Items from a dataset:
+===+

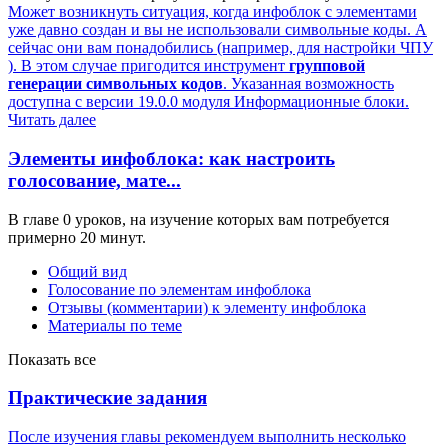
Может возникнуть ситуация, когда инфоблок с элементами
уже давно создан и вы не использовали символьные коды. А
сейчас они вам понадобились (например, для настройки ЧПУ
). В этом случае пригодится инструмент
групповой
генерации символьных кодов
. Указанная возможность
доступна с версии 19.0.0 модуля Информационные блоки.
Читать далее
Элементы инфоблока: как настроить
голосование, мате...
В главе 0 уроков, на изучение которых вам потребуется
примерно 20 минут.
Общий вид
Голосование по элементам инфоблока
Отзывы (комментарии) к элементу инфоблока
Материалы по теме
Показать все
Практические задания
После изучения главы рекомендуем выполнить несколько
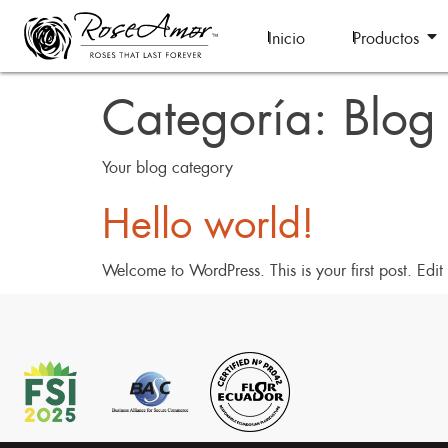
Inicio
Productos
Categoría:
Blog
Your blog category
Hello world!
Welcome to WordPress. This is your first post. Edit o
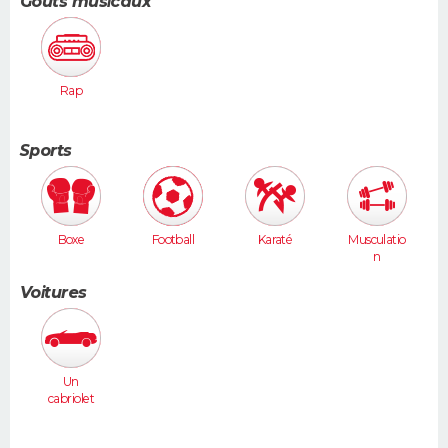
Goûts musicaux
Rap
Sports
Boxe
Football
Karaté
Musculatio
n
Voitures
Un
cabriolet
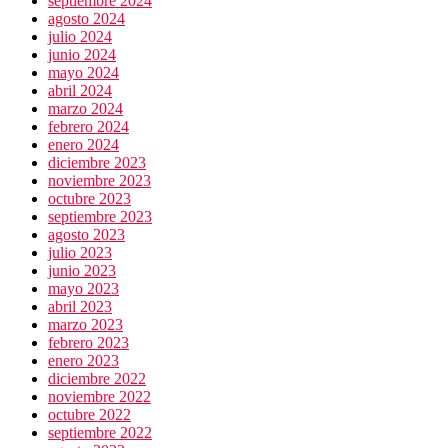
septiembre 2024
agosto 2024
julio 2024
junio 2024
mayo 2024
abril 2024
marzo 2024
febrero 2024
enero 2024
diciembre 2023
noviembre 2023
octubre 2023
septiembre 2023
agosto 2023
julio 2023
junio 2023
mayo 2023
abril 2023
marzo 2023
febrero 2023
enero 2023
diciembre 2022
noviembre 2022
octubre 2022
septiembre 2022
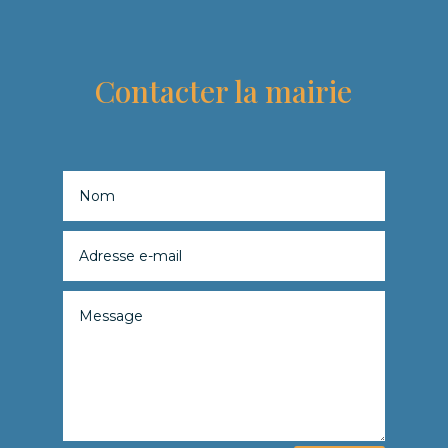
Contacter la mairie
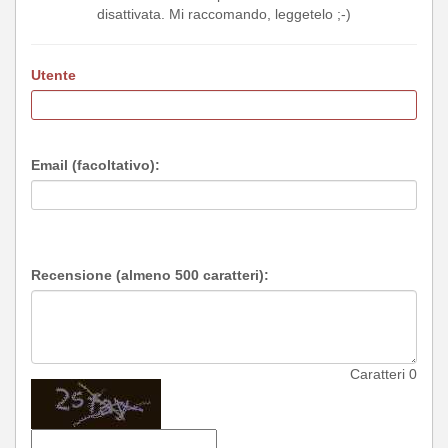
disattivata. Mi raccomando, leggetelo ;-)
Utente
Email (facoltativo):
Recensione (almeno 500 caratteri):
Caratteri
0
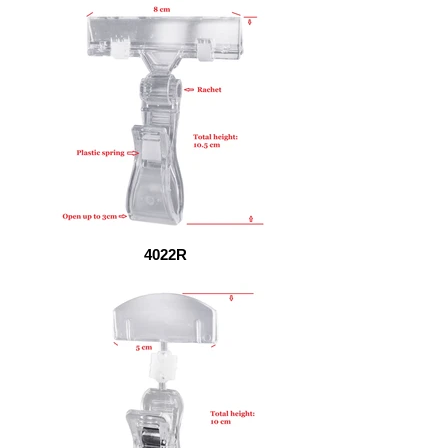
4022R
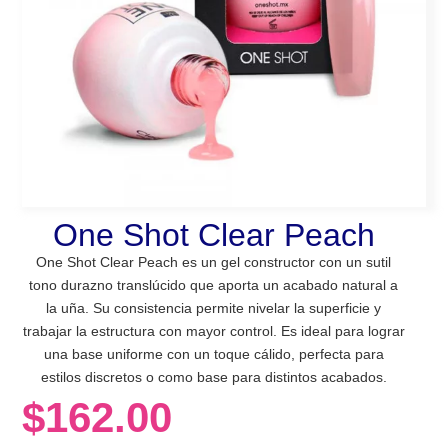
One Shot Clear Peach
One Shot Clear Peach es un gel constructor con un sutil
tono durazno translúcido que aporta un acabado natural a
la uña. Su consistencia permite nivelar la superficie y
trabajar la estructura con mayor control. Es ideal para lograr
una base uniforme con un toque cálido, perfecta para
estilos discretos o como base para distintos acabados.
$
162.00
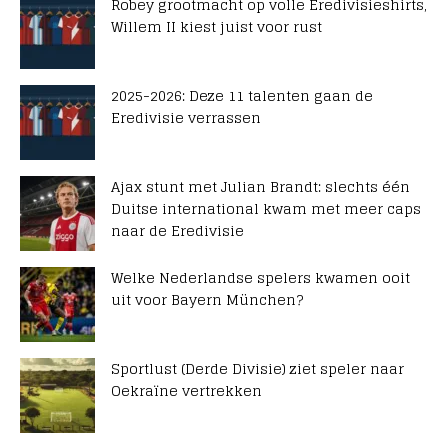
Robey grootmacht op volle Eredivisieshirts,
Willem II kiest juist voor rust
2025-2026: Deze 11 talenten gaan de
Eredivisie verrassen
Ajax stunt met Julian Brandt: slechts één
Duitse international kwam met meer caps
naar de Eredivisie
Welke Nederlandse spelers kwamen ooit
uit voor Bayern München?
Sportlust (Derde Divisie) ziet speler naar
Oekraïne vertrekken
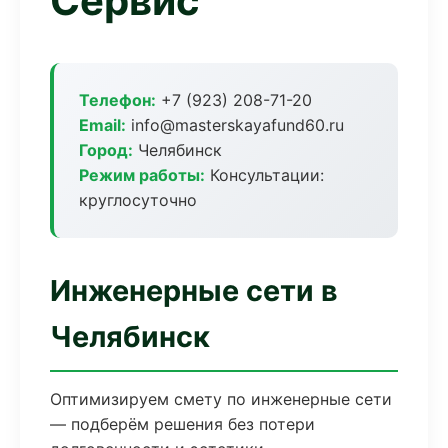
Сервис
Телефон:
+7 (923) 208-71-20
Email:
info@masterskayafund60.ru
Город:
Челябинск
Режим работы:
Консультации:
круглосуточно
Инженерные сети в
Челябинск
Оптимизируем смету по инженерные сети
— подберём решения без потери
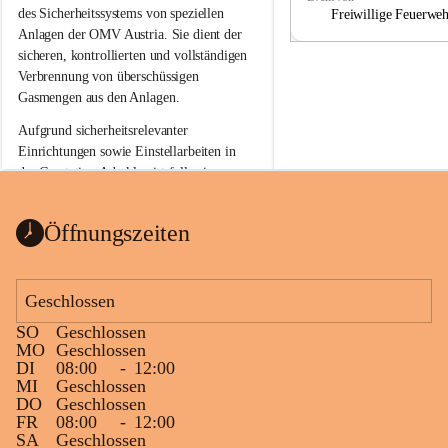
a
a
des Sicherheitssystems von speziellen 
Freiwillige Feuerwe
Anlagen der OMV Austria. Sie dient der 
sicheren, kontrollierten und vollständigen 
Verbrennung von überschüssigen 
Gasmengen aus den Anlagen.
Aufgrund sicherheitsrelevanter 
Einrichtungen sowie Einstellarbeiten in 
der Gasstation Aderklaa ist fallweise 
sichtbarerer Flammenschein an der 
Fackelanlage zu beobachten. In den 
Öffnungszeiten
kommenden Tagen und Wochen wird 
diese gut kontrollierte Flamme sichtbar 
sein.
Geschlossen
Die OMV Austria ist bemüht, für die 
SO
Geschlossen
Bevölkerung ungewohnte, jedoch 
MO
Geschlossen
technisch notwendige Betriebszustände so 
DI
08:00
-
12:00
kurz wie möglich zu halten.
MI
Geschlossen
DO
Geschlossen
Wir bitten daher die umliegende 
FR
08:00
-
12:00
Bevölkerung um Verständnis.
SA
Geschlossen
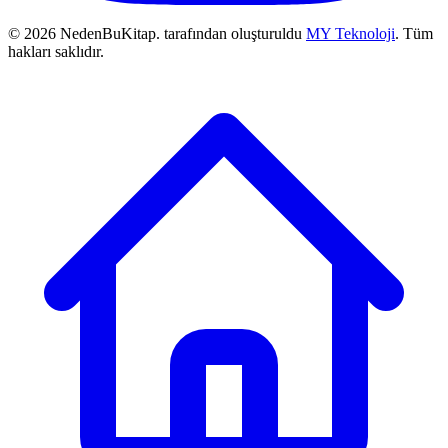
© 2026 NedenBuKitap. tarafından oluşturuldu
MY Teknoloji
. Tüm
hakları saklıdır.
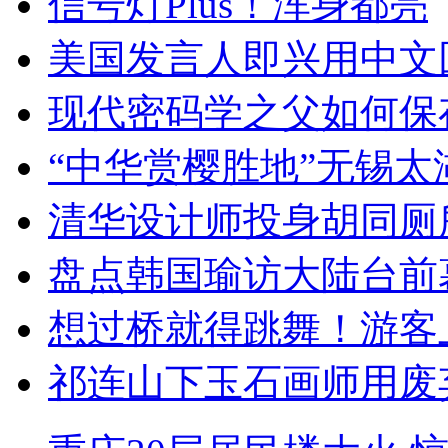
信号灯Plus！浑身都亮
美国发言人即兴用中文
现代密码学之父如何保
“中华赏樱胜地”无锡
清华设计师投身胡同厕
盘点韩国瑜访大陆台前
想过桥就得跳舞！游客
祁连山下玉石画师用废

+===+

**The problem:** Some of the data mentions "naar". Copy every line where it does.

**Problem solution:**
naar de Eredivisie
Sportlust (Derde Divisie) ziet speler naar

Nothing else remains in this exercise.